**Exercise instructions**
Quote all entries exactly, leaving pictures aside.

**Given information**
************

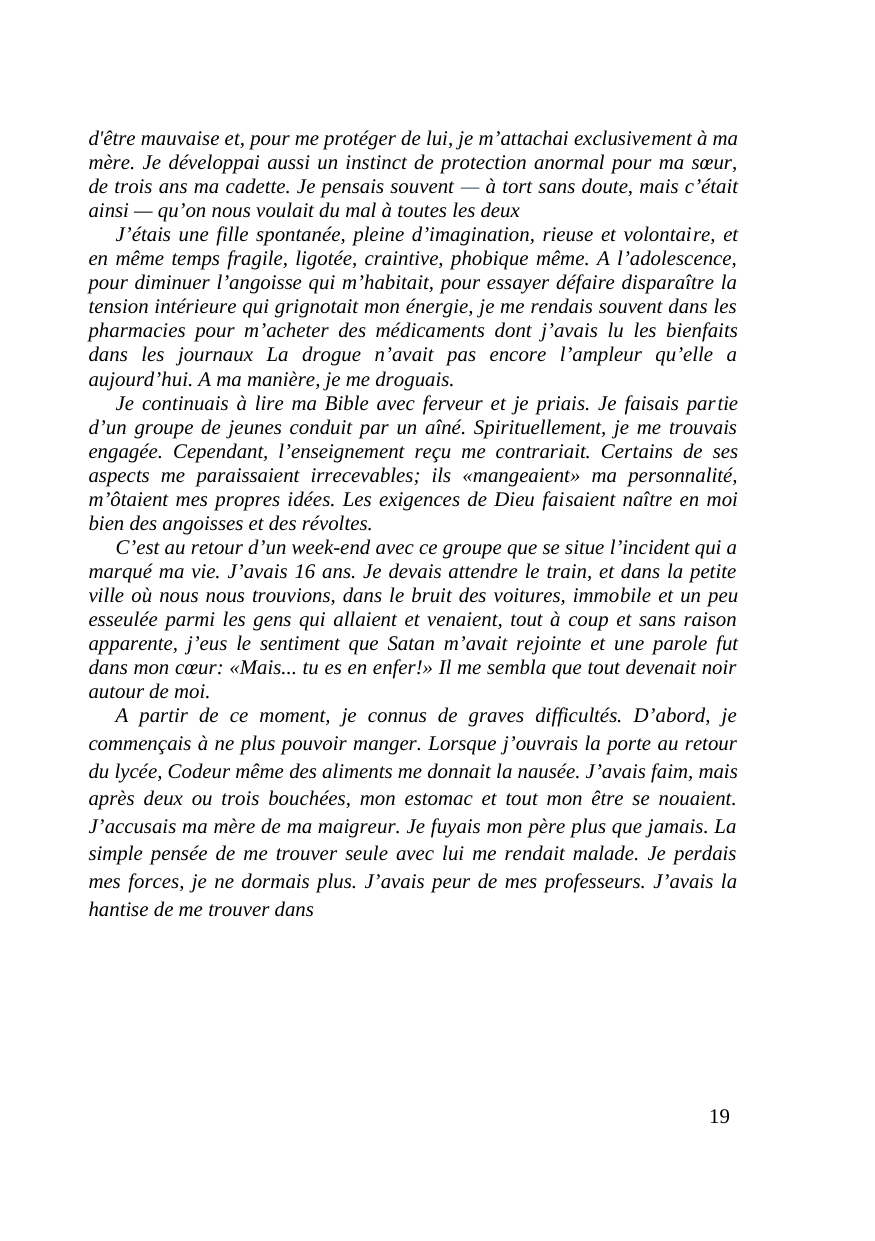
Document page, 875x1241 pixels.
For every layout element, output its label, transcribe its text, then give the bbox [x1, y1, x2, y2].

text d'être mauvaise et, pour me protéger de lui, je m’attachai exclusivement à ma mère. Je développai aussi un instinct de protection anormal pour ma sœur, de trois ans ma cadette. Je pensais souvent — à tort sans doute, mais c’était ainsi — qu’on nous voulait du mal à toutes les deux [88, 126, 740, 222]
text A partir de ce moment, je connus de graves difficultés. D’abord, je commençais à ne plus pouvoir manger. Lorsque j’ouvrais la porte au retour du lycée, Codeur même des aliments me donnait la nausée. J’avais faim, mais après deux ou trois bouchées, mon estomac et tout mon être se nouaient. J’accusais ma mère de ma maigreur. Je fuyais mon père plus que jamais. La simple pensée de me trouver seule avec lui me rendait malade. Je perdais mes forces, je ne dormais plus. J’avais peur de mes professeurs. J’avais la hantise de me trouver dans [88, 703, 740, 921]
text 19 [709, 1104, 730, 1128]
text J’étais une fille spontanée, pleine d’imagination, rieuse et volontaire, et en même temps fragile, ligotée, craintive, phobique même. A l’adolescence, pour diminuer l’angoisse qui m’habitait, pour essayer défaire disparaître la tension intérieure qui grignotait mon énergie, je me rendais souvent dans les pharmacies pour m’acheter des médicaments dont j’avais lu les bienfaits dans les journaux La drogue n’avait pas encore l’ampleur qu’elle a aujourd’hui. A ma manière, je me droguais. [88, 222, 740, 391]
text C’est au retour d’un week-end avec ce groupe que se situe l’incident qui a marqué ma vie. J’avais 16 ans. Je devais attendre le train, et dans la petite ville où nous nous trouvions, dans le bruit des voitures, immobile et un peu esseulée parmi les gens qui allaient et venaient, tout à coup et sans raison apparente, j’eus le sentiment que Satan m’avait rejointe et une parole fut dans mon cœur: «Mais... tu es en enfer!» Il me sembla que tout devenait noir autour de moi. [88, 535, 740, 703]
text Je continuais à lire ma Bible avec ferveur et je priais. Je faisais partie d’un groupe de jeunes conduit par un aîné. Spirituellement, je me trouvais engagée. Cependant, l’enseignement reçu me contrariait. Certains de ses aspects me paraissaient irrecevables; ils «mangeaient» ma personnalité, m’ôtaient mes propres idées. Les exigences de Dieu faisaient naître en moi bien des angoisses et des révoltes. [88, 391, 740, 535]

************

**Exercise result**
Document page, 875x1241 pixels.
For every layout element, output its label, transcribe its text, then give the bbox [x1, y1, x2, y2].

text d'être mauvaise et, pour me protéger de lui, je m’attachai exclusivement à ma mère. Je développai aussi un instinct de protection anormal pour ma sœur, de trois ans ma cadette. Je pensais souvent — à tort sans doute, mais c’était ainsi — qu’on nous voulait du mal à toutes les deux [88, 126, 740, 222]
text A partir de ce moment, je connus de graves difficultés. D’abord, je commençais à ne plus pouvoir manger. Lorsque j’ouvrais la porte au retour du lycée, Codeur même des aliments me donnait la nausée. J’avais faim, mais après deux ou trois bouchées, mon estomac et tout mon être se nouaient. J’accusais ma mère de ma maigreur. Je fuyais mon père plus que jamais. La simple pensée de me trouver seule avec lui me rendait malade. Je perdais mes forces, je ne dormais plus. J’avais peur de mes professeurs. J’avais la hantise de me trouver dans [88, 703, 740, 921]
text 19 [709, 1104, 730, 1128]
text J’étais une fille spontanée, pleine d’imagination, rieuse et volontaire, et en même temps fragile, ligotée, craintive, phobique même. A l’adolescence, pour diminuer l’angoisse qui m’habitait, pour essayer défaire disparaître la tension intérieure qui grignotait mon énergie, je me rendais souvent dans les pharmacies pour m’acheter des médicaments dont j’avais lu les bienfaits dans les journaux La drogue n’avait pas encore l’ampleur qu’elle a aujourd’hui. A ma manière, je me droguais. [88, 222, 740, 391]
text C’est au retour d’un week-end avec ce groupe que se situe l’incident qui a marqué ma vie. J’avais 16 ans. Je devais attendre le train, et dans la petite ville où nous nous trouvions, dans le bruit des voitures, immobile et un peu esseulée parmi les gens qui allaient et venaient, tout à coup et sans raison apparente, j’eus le sentiment que Satan m’avait rejointe et une parole fut dans mon cœur: «Mais... tu es en enfer!» Il me sembla que tout devenait noir autour de moi. [88, 535, 740, 703]
text Je continuais à lire ma Bible avec ferveur et je priais. Je faisais partie d’un groupe de jeunes conduit par un aîné. Spirituellement, je me trouvais engagée. Cependant, l’enseignement reçu me contrariait. Certains de ses aspects me paraissaient irrecevables; ils «mangeaient» ma personnalité, m’ôtaient mes propres idées. Les exigences de Dieu faisaient naître en moi bien des angoisses et des révoltes. [88, 391, 740, 535]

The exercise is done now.